And there you have it. If you see any of these jobs listed in the Want Ads, keep me in mind, won't you?

Monday, January 4, 2010

Wrapping It Up--Better Late Than Never (Right?)

Let's see here. Where to begin? The last two weeks have been a whirlwind. Christmas Eve was wonderful. There were approximately 25 people here dining and visiting and laughing. It was relaxed and wonderful and I couldn't have done it without my mother. Plus, she made potato salad, a dish which I will never be able to replicate this side of heaven, so you know, I was one happy camper.

Christmas day dawned considerably later than it has around here in years past. My children are all getting older and we haven't had a predawn opening of gifts in a couple years. In fact, we had to practically drag the teenager from her bed. The children were excited and then happy as they opened their gifts. And it was a wonderful treat to have my mother-in-law with us, as we weren't at all certain that she would be able to make the trip this year. Then after the gifts there was eating. Followed by a few more gifts when my brother-in-law came by. Then there was more eating. And then we ate some more. Oh yes, then we decided to eat. And after we ate, we thought it might be kind of fun to eat. And then after all that eating, we nibbled. We nibbled for days, my friends. Just writing about all the eating is making me feel kind of sick. Ugh. But it was soooo good.
▬▬▬
• [Instructions]
1. According to the holiday blog post, about how many people were there on Christmas Eve?
2. Please carry on the holiday blog post from its last sentence, keeping the same chatty voice.

• [Extracted material]
▬▬▬
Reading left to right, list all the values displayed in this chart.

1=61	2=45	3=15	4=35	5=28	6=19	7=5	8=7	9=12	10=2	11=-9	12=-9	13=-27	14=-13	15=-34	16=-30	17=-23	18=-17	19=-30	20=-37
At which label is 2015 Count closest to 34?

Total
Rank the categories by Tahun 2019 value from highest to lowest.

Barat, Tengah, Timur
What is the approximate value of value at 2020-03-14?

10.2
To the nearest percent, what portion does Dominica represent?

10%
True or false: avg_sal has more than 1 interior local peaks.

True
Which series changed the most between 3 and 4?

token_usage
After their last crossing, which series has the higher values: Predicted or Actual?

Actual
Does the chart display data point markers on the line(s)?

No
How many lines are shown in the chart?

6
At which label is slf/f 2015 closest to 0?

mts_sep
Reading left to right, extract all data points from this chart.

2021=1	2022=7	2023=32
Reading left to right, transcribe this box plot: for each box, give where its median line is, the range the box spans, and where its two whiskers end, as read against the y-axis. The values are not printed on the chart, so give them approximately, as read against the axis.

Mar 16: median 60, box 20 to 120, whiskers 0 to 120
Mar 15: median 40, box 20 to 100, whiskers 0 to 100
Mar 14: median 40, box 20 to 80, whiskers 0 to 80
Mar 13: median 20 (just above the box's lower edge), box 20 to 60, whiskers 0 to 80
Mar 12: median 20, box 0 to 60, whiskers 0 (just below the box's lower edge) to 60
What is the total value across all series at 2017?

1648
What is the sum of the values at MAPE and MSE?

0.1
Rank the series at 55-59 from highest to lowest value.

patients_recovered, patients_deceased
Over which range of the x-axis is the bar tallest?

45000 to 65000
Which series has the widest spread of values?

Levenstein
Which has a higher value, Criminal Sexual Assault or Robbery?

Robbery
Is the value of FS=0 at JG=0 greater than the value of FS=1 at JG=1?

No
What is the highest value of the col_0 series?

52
▬▬▬
• [Expected outputs]
1. Approximately 25 people.

2.
After all the presents and eating, there was construction. My husband and my dad started to wall in the loft. And after my folks left, my husband put the drywall up. So now we are waiting for the drywall guy to put up the last pieces of drywall that require scaffolding and then tape and mud and sand all of it. It's not that my husband can't do the taping and mudding and sanding, it's just that he's done those things before and discovered that not only do the pros do it more quickly and efficiently and better, but they are much less likely to lose their everlovin' mind in the process and then drive their wife crazy too. Sometimes paying someone to do a job saves more than money. I'm just sayin'.

For New Year's Eve, we found ourselves with only one child under our roof. Maggie, James and Sean had all been invited to sleepovers, so Patrick and Mary and I were left rattling around this house like so many seeds in a gourd. Usually New Year's Eve finds us cranking up the karaoke machine, playing wii, playing board or card games, and eating appetizers and drinking goblets of sparkling grape juice. This year, Mary got to eat her favorite meal (mac'n'cheese and a grilled cheese sandwich) and then watch television with no interruptions from siblings. Then she entertained Patrick and I as we ate a delicious dinner by candlelight. After that, Mary got both of us for bedtime stories--an event nearly unheard of around here. When she was finally settled into bed, my sweetheart and I sat before the fireplace sipping wine and talking. And when the New Year came in, we bed. Asleep. It's official. We are old and we have no life and I am ready to weep at how uncool I have become. The only reason we were able to wish each other happy new year at 12:02 was because the dog was growling something fierce because of all the celebrating she could hear other people doing. Sigh.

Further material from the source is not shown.